Supplied material>
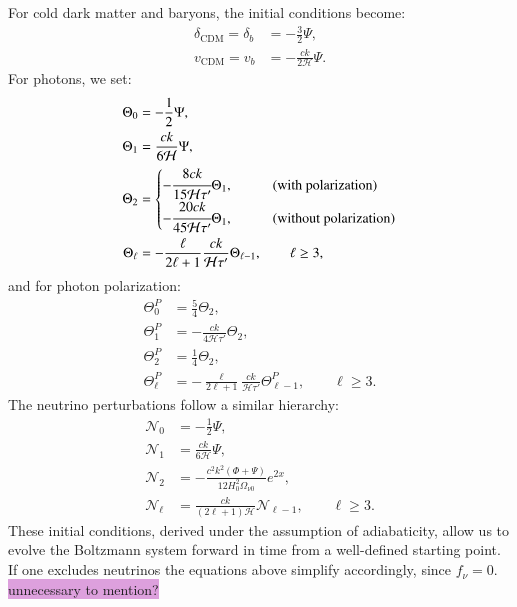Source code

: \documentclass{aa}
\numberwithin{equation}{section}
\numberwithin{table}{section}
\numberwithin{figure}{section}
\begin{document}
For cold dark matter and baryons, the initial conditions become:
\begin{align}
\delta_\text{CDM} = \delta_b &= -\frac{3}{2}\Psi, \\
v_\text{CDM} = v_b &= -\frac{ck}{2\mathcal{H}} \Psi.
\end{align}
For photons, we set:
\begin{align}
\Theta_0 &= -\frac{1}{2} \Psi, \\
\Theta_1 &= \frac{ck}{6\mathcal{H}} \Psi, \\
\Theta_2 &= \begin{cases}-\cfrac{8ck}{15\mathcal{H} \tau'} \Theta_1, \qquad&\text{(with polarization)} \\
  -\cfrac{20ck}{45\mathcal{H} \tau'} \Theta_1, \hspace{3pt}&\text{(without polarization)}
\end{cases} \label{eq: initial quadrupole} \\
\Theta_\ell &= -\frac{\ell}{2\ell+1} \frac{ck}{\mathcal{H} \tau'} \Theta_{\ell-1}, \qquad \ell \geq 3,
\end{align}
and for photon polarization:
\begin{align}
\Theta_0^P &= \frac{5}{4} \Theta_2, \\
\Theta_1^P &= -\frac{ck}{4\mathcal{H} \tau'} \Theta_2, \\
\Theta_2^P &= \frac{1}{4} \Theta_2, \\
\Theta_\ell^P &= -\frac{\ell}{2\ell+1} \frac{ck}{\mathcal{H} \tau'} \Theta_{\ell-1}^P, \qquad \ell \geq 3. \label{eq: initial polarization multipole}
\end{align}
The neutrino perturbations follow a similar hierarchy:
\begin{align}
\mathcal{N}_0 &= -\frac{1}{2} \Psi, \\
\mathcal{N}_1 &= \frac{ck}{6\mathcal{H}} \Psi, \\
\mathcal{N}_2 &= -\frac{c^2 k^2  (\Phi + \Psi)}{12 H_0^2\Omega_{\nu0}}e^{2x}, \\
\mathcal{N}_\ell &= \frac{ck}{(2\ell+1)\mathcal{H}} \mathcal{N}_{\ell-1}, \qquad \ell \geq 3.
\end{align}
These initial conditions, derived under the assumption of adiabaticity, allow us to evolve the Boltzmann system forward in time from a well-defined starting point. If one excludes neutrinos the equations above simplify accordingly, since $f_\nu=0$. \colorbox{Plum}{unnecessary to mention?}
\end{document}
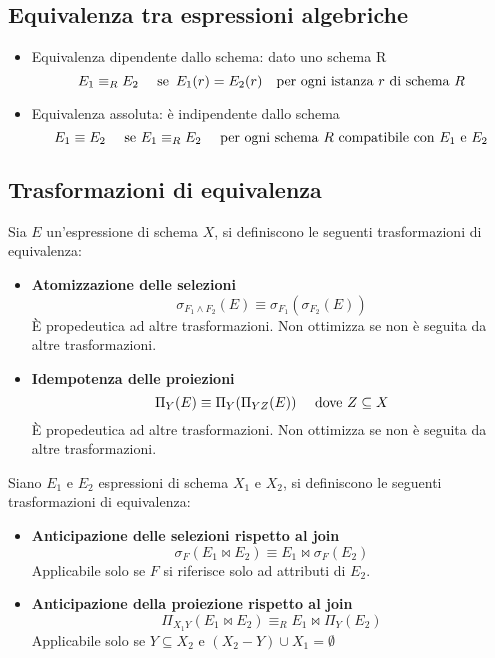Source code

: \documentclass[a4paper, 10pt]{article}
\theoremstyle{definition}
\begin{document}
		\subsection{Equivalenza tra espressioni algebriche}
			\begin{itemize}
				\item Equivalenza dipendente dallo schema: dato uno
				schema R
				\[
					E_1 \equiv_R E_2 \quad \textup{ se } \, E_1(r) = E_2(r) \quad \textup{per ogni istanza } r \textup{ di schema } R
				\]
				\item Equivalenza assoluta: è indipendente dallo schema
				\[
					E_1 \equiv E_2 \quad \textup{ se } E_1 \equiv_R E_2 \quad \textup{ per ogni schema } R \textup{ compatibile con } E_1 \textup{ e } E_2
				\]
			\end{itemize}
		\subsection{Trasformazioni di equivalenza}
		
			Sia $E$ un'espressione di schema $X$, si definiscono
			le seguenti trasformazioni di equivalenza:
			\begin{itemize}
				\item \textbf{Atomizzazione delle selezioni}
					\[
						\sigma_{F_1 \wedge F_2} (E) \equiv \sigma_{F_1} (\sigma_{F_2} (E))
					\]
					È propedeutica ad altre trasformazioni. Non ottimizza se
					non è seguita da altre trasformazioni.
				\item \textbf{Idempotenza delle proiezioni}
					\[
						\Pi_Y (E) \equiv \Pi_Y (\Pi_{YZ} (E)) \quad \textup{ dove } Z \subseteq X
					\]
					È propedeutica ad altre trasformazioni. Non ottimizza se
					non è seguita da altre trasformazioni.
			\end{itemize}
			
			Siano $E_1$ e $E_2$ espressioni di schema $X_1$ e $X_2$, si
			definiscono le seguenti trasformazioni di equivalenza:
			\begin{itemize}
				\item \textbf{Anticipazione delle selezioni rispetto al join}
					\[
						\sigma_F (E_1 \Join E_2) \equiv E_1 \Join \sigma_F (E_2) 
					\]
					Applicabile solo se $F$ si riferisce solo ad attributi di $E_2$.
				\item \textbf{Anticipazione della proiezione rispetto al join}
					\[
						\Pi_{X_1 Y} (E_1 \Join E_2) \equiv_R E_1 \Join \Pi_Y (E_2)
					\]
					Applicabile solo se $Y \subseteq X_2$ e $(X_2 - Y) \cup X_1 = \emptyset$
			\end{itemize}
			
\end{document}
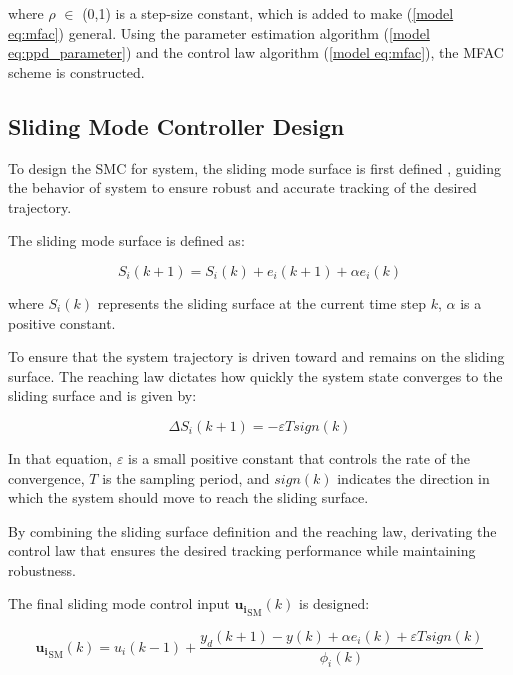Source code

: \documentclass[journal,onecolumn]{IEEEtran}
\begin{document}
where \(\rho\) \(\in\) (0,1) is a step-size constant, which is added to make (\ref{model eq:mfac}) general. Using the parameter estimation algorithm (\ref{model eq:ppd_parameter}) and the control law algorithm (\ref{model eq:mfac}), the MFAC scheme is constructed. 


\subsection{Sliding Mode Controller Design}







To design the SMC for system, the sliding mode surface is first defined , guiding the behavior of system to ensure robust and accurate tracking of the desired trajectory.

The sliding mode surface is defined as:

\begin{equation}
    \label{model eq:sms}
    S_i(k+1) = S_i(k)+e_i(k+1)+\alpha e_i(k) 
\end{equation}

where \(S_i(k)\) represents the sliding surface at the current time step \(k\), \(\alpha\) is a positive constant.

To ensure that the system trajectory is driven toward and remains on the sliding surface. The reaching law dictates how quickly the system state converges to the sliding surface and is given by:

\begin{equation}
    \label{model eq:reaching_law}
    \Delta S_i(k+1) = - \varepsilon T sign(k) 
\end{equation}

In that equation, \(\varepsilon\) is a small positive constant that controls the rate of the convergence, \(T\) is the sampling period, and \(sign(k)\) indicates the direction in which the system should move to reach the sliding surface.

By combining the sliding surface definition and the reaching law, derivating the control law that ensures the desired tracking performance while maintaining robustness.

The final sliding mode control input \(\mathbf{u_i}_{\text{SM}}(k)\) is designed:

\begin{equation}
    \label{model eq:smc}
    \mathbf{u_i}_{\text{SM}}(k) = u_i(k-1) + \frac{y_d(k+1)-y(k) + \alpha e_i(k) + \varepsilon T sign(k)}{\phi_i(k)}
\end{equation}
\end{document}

What is needed> Filter the records down to the lines containing the word "conditions", and copy those.

Problem solution>
For cold dark matter and baryons, the initial conditions become:
These initial conditions, derived under the assumption of adiabaticity, allow us to evolve the Boltzmann system forward in time from a well-defined starting point. If one excludes neutrinos the equations above simplify accordingly, since $f_\nu=0$. \colorbox{Plum}{unnecessary to mention?}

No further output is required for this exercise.